Couscous is not low GI. With a glycemic index around 60 to 65, it falls into the moderate GI category (56 to 69). That puts it above the low GI threshold of 55 but well below high GI foods like white bread or instant rice, which score 70 or above. For most people, couscous is a reasonable carbohydrate choice, but it does raise blood sugar faster than true low GI grains.
Where Couscous Lands on the GI Scale
Harvard Health Publishing classifies couscous in the moderate GI range alongside white and sweet potatoes, corn, and white rice. Published international GI tables put it at 65 ± 4, meaning individual responses can push it slightly higher or lower depending on the person and preparation method. Standard semolina (the base ingredient in most couscous) also scores around 60.
The reason couscous isn’t low GI comes down to what it actually is: tiny granules of refined durum wheat. Unlike whole grains that retain their bran and germ, regular couscous has had most of that stripped away. A cooked serving contains only about 1.2 grams of fiber and 3.3 grams of protein per 100 grams, neither of which is enough to significantly slow digestion and blunt blood sugar spikes.
How Couscous Compares to Other Grains
If you’re choosing between common starches, couscous sits in the middle of the pack. Quinoa generally scores lower (around 53), placing it in the true low GI category. Brown rice typically falls in the low-to-moderate range (around 50 to 55), depending on the variety. White rice varies widely by type, from about 56 for basmati to over 70 for jasmine or short-grain varieties.
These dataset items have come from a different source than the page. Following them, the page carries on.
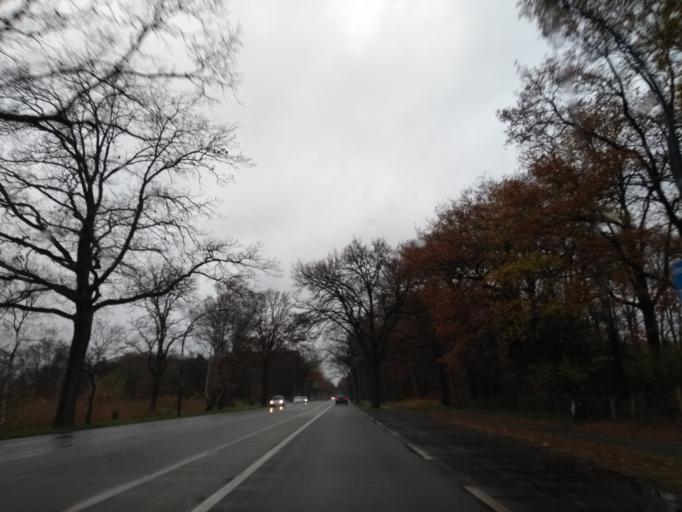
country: NL
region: Overijssel
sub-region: Gemeente Hengelo
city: Hengelo
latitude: 52.2480
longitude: 6.8276
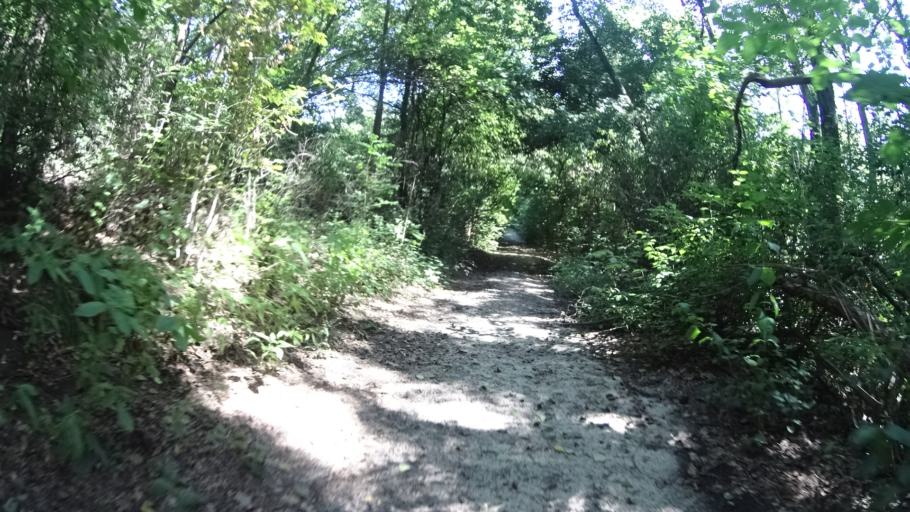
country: PL
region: Masovian Voivodeship
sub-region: Powiat bialobrzeski
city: Bialobrzegi
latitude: 51.6673
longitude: 20.9050
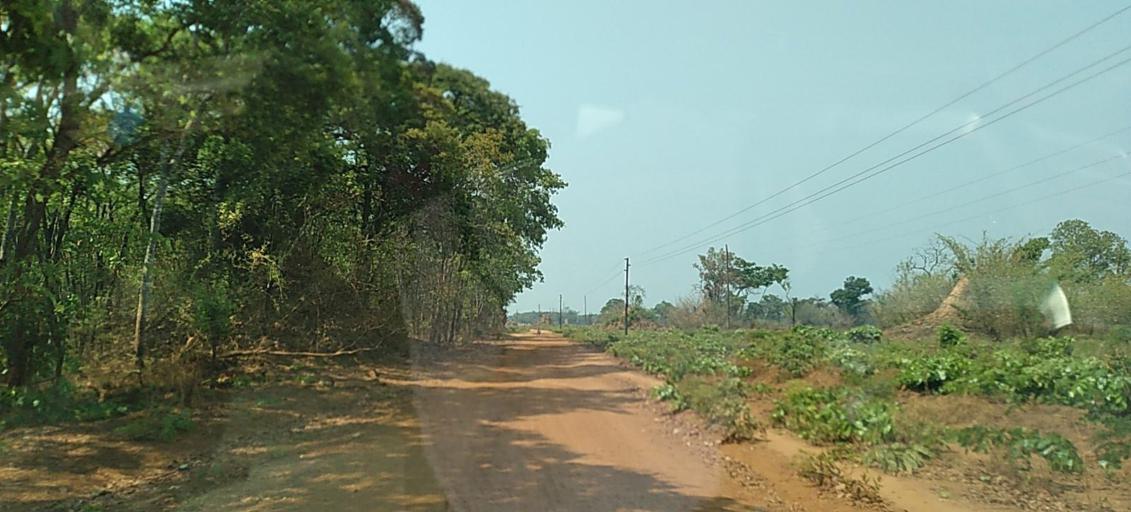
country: ZM
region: Copperbelt
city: Kalulushi
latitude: -13.0862
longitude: 27.4092
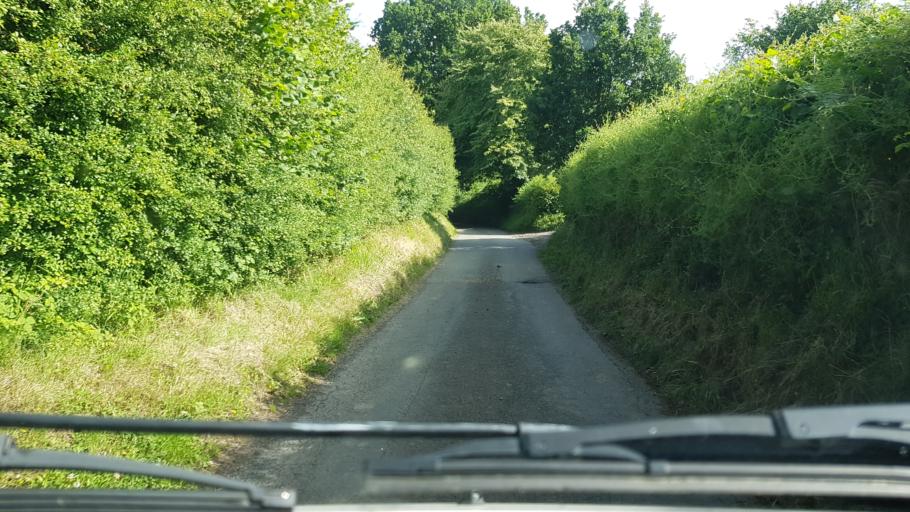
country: GB
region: England
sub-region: Worcestershire
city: Bewdley
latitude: 52.3498
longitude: -2.3311
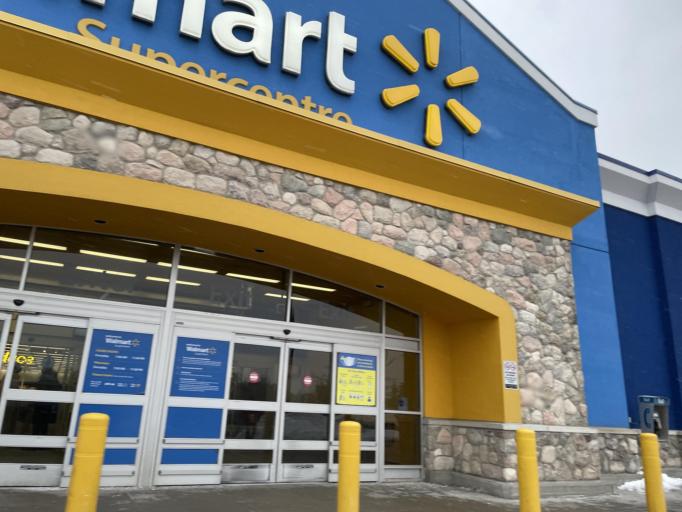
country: CA
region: Ontario
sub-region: Wellington County
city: Guelph
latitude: 43.5653
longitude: -80.2811
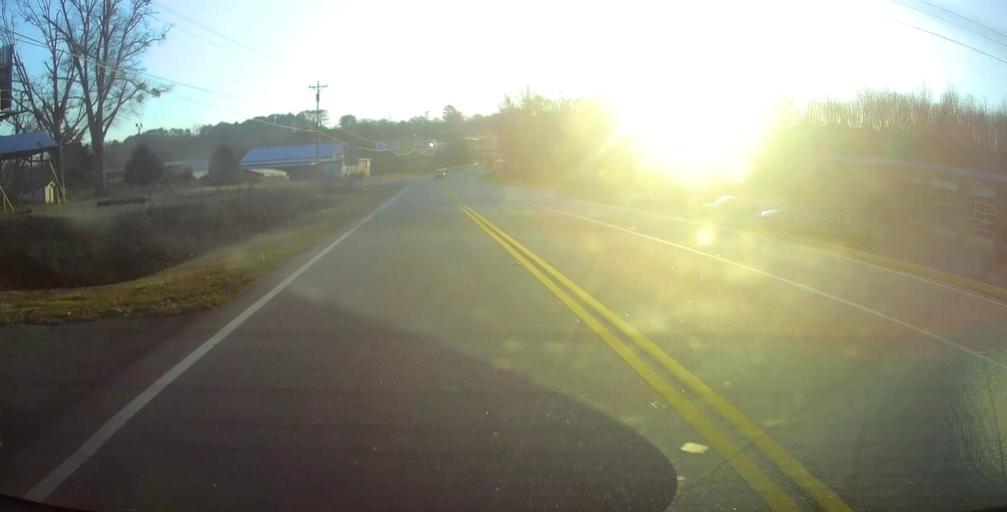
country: US
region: Georgia
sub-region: Troup County
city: La Grange
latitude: 33.0197
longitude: -85.0849
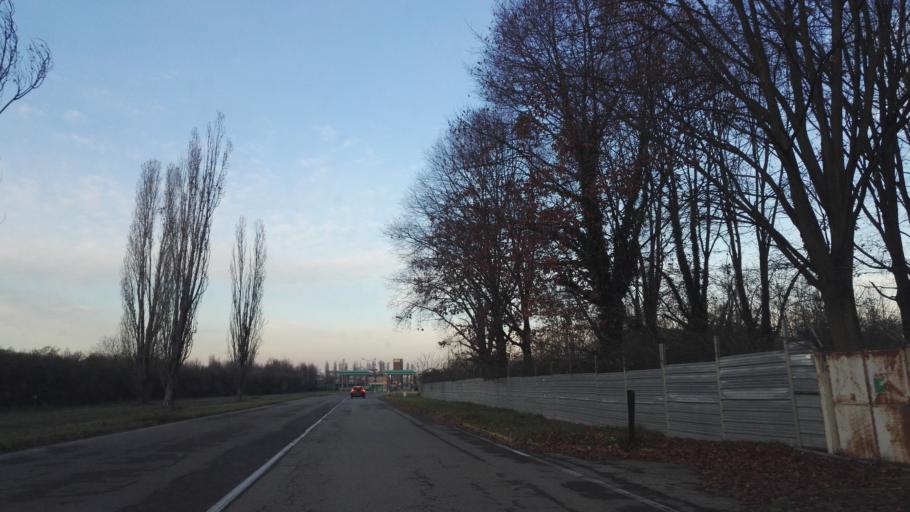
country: IT
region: Lombardy
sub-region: Citta metropolitana di Milano
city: Novegro-Tregarezzo-San Felice
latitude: 45.4685
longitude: 9.2971
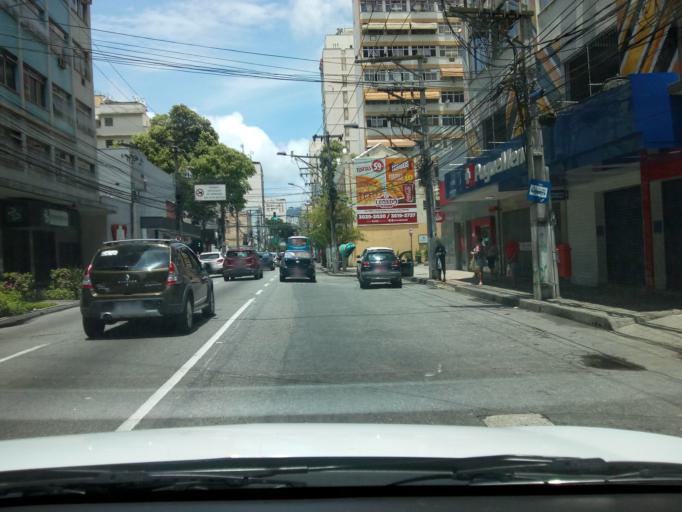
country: BR
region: Rio de Janeiro
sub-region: Niteroi
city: Niteroi
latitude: -22.9023
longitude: -43.1117
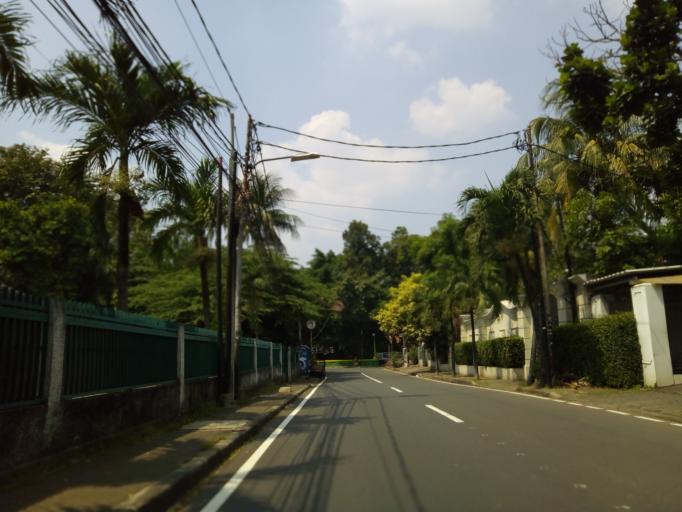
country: ID
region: Jakarta Raya
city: Jakarta
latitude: -6.2026
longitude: 106.8410
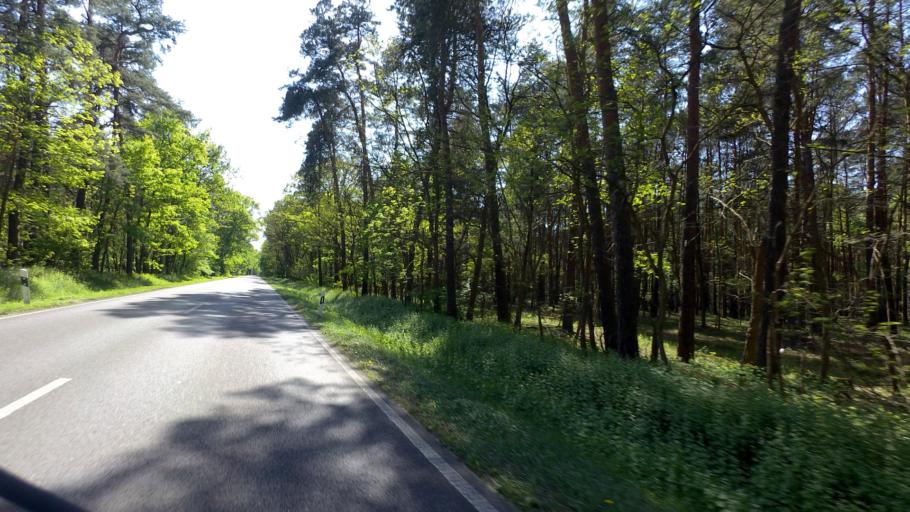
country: DE
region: Brandenburg
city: Tauche
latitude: 52.1422
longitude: 14.2079
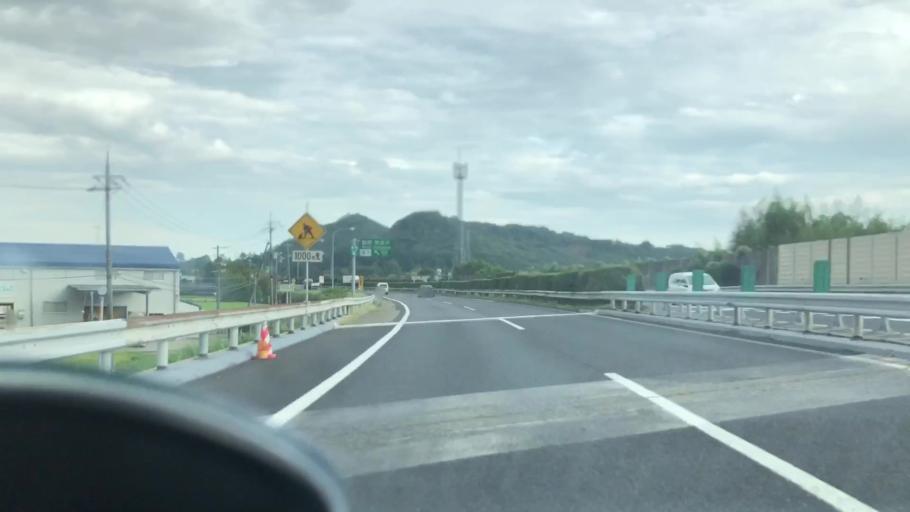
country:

Pearl couscous (also called Israeli couscous) is worth noting separately. Australia’s National Diabetes Services Scheme lists it as a higher GI food compared to standard couscous. The larger, chewier granules are toasted during manufacturing, which changes their starch structure. If you’re specifically trying to keep blood sugar steady, pearl couscous is the less favorable option.
Portion Size Matters More Than You Think
GI tells you how fast a food raises blood sugar, but glycemic load (GL) accounts for how much you actually eat. Couscous is relatively dense in carbohydrates, so portion size has a big impact on your blood sugar response. The CDC lists one carbohydrate choice (15 grams of carbs) as just one-third of a cup of cooked couscous. That’s a small amount compared to what most people serve themselves.
If you typically pile a full cup or more onto your plate, the glycemic load climbs quickly, and the practical blood sugar effect starts looking more like a high GI food. Keeping portions closer to that one-third cup serving, or pairing couscous with protein, healthy fats, and vegetables, helps flatten the glucose curve considerably.
How Cooking and Cooling Changes the GI
One surprisingly effective trick for lowering the glycemic impact of couscous is cooking it, cooling it in the refrigerator, and then reheating it. When starchy foods cool down, their starch molecules reorganize into tighter, more crystalline structures through a process called retrogradation. These restructured starches resist digestion in the small intestine, behaving more like fiber. Your digestive enzymes can’t break them down as efficiently, which means less glucose enters your bloodstream.
The key finding from research on starchy foods: reheating doesn’t undo this effect. Temperatures used in normal cooking and microwaving aren’t high enough to fully reverse the structural changes, especially in the starch component called amylose, which requires temperatures above 145°C to lose its reformed crystallinity. So couscous that’s been cooked, refrigerated overnight, and reheated the next day produces a lower blood sugar response than freshly cooked couscous eaten hot.
Lower GI Alternatives Worth Trying
Whole wheat couscous is available at most grocery stores and offers more fiber than the standard version, which helps slow glucose absorption. While specific GI data for whole wheat couscous is limited, the added fiber and intact grain structure generally push it lower on the scale.
If you’re looking for a grain with a similar texture but genuinely low GI, bulgur wheat is your closest match. It has a GI in the mid-40s, looks and cooks similarly, and works in most recipes where you’d use couscous. Quinoa is another strong swap, with a GI around 53 and significantly more protein and fiber per serving. Both keep you in the low GI range without requiring you to micromanage portions the way you might with regular couscous.
For people managing diabetes or blood sugar sensitivity, the moderate GI of couscous doesn’t make it off-limits, but it does mean pairing it intentionally with slower-digesting foods. Adding chickpeas, roasted vegetables, olive oil, or a protein source to your couscous dish effectively lowers the glycemic response of the entire meal, even if the couscous itself isn’t low GI on its own.